My partner and I are about to embark on a big, life-changing journey. We will be moving to Ireland, my home country, that I left 13 years ago. My wonderful and amazing partner will be arriving for the first time and it will involve meeting my family for the first time as well. My parents (in particular Mum) are over the moon that I’m coming back, and my partner will be royalty for dragging me home after so long away.
However, the visa process takes a while, and so my partner will be more or less just twiddling her thumbs for six months. Short term will be Christmas and spoiling my niece, but long term is when the dust settles and we have left that post-Christmas perk behind.
Some background also: my partner and I are very liberal; my partner is a person of colour. I know in the past some of my relatives have made racist and not particularly amusing comments.
How do I keep the peace? How is it best to approach this situation in the medium to long term?
Eleanor says: As I see it, the task is to help your partner feel like herself – a person separate from you – while so much of her life will be defined in relation to you. She’ll be waiting for a visa to make this big move to be with you, while being folded into your home and your family. It sounds like you really love and admire the person she is, just as herself. The question is: how can you help that individual show up in such a relationally defined space?
Begin by being sensitive to the fact this isn’t her home. Lots of things about the places we’re from seem true to us, and it’s easy to think that these are just objective truths, when in fact it’s the gilding of familiarity. The things that make it feel like home to you will not carry over to her without remainder – especially if some relatives will see her as capital-O Other. If you or your family take it as an insult when she doesn’t quite feel at home, that will really compound her feelings of isolation. So, as much as you can, make it OK for her to have those feelings. Mutually prepare for her to feel illegible, or sad, or homesick, so it doesn’t feel like she’s wrecking the party if those feelings appear.
It might really help her to know that you’re on the lookout so she doesn’t feel she’s the only watchman of her own wellbeing. Little ways of checking in can go a long way. “How are you feeling?” or “It’s been two months since we arrived: do you feel you’re getting enough time to talk to your people instead of just mine?”

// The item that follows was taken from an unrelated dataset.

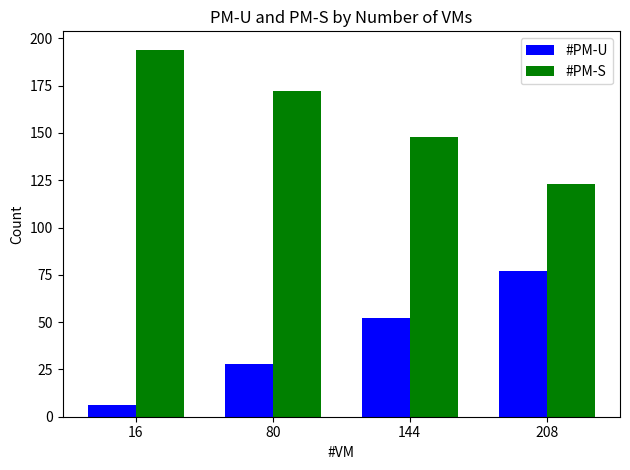

Where is #PM-U nearest to the value 41?

144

And of course: you stand up to your relatives publicly if these racist remarks reappear.
Finding ways to show her she isn’t condemned to thumb-twiddling if she doesn’t want to be, and that this is important to you too, might also help. Buy her a membership to a club she might like; make room for a work or creative space that’s just hers; treat the task of preventing thumb-twiddling as a joint activity you’re working on together.
One useful thing to do might be to do things in Ireland that are new to both of you so it’s not always you showing her around. It affects the rest of the relationship when one partner is always in the position of learning and the other always of telling.
Let her find her own relationship to the place too. Give her ways to keep teaching you things. That means things to do with Ireland – her own haunts and routes and favourite spots – and things from the life she’s leaving behind. Make space for her skills and tastes and history and family.
With a bit of effort, this move can feel like you’re building a new home together, not just fitting her into the one you already have.
This letter has been edited for clarity.